*** Records provided ***

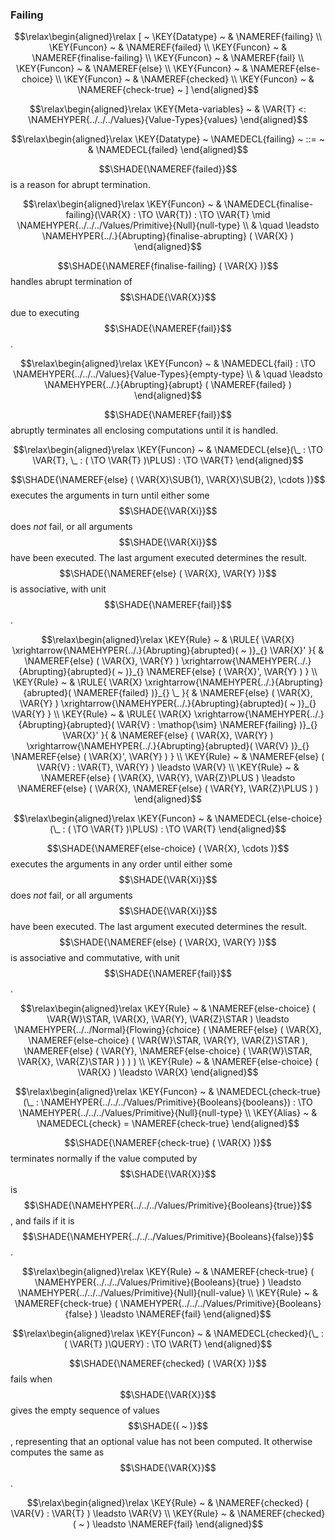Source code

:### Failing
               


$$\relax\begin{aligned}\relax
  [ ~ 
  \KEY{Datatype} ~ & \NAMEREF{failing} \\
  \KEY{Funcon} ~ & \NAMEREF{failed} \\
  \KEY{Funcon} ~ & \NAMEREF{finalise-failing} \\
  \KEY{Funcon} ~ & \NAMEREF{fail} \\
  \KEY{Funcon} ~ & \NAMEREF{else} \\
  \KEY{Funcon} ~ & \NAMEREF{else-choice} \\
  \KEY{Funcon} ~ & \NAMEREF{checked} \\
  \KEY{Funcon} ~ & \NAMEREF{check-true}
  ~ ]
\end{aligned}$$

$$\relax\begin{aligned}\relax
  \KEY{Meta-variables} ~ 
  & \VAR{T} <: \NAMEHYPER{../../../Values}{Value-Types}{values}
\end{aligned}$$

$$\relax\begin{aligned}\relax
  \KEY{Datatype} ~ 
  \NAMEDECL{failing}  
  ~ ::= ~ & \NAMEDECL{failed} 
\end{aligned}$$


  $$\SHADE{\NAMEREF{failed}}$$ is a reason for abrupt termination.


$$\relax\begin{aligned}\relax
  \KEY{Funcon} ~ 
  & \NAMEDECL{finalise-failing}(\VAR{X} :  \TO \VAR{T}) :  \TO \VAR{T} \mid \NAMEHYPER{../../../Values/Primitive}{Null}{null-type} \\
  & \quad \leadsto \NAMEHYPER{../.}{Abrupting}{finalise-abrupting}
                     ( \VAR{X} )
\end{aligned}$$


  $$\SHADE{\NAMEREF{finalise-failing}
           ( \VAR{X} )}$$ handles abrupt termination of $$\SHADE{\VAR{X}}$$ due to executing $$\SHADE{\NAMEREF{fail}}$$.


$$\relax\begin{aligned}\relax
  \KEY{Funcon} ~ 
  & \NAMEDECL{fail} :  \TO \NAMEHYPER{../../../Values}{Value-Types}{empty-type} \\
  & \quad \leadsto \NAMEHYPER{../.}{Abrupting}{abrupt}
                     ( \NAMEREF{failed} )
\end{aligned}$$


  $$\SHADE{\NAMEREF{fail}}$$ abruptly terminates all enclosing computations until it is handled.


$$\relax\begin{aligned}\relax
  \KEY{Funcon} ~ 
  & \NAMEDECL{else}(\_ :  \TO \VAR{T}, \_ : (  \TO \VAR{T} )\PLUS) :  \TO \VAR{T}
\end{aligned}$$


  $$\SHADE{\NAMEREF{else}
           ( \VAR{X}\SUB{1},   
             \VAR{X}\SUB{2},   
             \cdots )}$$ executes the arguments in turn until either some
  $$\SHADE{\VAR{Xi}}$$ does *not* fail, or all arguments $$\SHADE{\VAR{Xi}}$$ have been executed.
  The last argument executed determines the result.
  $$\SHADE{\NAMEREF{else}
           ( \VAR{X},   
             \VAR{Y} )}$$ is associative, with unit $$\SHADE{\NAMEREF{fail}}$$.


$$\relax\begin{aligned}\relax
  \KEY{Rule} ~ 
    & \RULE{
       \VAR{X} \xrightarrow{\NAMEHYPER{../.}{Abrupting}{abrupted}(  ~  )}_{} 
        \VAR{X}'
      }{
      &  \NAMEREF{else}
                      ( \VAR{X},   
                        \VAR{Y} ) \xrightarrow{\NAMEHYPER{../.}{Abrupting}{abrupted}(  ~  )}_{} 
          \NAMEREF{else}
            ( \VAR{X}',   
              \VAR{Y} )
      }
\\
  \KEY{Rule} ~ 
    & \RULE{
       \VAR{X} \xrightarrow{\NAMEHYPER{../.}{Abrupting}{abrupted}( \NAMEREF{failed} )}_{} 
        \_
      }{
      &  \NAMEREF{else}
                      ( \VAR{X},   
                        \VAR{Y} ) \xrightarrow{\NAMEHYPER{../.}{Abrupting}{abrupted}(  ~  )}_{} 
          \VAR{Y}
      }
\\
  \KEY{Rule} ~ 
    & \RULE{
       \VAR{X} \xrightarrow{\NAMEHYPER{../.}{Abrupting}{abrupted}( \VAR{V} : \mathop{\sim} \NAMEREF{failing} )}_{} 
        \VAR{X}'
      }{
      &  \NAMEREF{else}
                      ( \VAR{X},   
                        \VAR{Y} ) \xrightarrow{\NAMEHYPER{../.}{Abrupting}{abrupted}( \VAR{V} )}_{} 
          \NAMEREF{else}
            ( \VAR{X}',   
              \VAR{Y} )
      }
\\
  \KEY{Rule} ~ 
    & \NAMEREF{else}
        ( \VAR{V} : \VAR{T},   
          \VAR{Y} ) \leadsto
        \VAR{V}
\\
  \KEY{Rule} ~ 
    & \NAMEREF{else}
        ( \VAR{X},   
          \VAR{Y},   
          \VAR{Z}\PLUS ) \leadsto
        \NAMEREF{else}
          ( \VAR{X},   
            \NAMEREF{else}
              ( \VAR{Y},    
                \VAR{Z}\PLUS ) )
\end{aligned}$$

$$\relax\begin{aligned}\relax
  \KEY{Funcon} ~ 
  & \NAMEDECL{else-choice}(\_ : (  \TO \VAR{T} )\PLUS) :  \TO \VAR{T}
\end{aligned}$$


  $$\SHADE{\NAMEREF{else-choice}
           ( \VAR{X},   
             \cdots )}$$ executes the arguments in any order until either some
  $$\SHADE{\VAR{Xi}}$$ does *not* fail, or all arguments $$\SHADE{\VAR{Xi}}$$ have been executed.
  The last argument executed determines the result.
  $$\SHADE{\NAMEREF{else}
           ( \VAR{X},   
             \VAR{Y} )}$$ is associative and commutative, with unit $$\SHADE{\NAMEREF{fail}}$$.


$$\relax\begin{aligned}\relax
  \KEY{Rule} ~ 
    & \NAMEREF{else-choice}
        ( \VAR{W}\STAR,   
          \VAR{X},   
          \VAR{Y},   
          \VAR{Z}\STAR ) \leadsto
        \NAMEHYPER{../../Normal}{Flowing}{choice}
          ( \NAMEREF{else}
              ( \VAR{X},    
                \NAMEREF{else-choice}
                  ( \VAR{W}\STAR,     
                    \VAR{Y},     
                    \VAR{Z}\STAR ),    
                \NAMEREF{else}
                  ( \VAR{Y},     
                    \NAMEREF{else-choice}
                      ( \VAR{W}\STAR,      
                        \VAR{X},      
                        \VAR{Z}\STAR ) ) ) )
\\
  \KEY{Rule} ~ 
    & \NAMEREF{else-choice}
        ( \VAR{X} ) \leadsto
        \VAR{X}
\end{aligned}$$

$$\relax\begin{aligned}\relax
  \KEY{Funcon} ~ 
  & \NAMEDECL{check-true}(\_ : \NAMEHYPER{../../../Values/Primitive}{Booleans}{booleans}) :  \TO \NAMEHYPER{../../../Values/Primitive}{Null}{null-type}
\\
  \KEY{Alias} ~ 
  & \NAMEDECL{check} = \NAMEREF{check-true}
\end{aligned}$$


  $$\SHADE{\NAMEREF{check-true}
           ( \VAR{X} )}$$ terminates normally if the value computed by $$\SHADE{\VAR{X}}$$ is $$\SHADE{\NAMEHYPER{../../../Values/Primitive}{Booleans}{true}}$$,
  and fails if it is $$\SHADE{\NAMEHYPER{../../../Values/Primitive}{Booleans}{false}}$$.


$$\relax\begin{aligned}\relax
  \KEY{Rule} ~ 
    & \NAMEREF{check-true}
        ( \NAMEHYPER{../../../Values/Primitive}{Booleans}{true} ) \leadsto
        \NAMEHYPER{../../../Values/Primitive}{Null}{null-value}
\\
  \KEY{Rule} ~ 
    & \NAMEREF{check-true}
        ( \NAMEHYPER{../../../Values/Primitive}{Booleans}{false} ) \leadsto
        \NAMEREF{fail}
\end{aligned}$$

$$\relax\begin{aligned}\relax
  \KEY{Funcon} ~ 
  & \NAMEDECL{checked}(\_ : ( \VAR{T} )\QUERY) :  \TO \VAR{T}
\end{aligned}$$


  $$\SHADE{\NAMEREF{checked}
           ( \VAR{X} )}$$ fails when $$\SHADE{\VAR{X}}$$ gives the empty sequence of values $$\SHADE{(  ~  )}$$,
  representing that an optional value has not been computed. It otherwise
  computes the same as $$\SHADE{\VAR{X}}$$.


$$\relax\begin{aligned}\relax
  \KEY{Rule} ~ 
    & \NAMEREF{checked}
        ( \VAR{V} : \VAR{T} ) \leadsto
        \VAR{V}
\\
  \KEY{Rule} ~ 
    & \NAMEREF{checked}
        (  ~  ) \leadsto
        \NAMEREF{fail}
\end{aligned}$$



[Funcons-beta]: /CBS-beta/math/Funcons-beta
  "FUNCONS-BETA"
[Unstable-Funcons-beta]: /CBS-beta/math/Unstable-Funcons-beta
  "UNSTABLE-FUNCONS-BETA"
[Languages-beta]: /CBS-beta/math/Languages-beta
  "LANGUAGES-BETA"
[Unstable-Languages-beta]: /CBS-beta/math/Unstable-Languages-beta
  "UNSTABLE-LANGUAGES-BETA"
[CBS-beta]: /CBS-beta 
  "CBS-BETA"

*** End of Records provided ***

Return the number of lines in the data above that include the word "with", and nothing else.

- _Output of the task_
2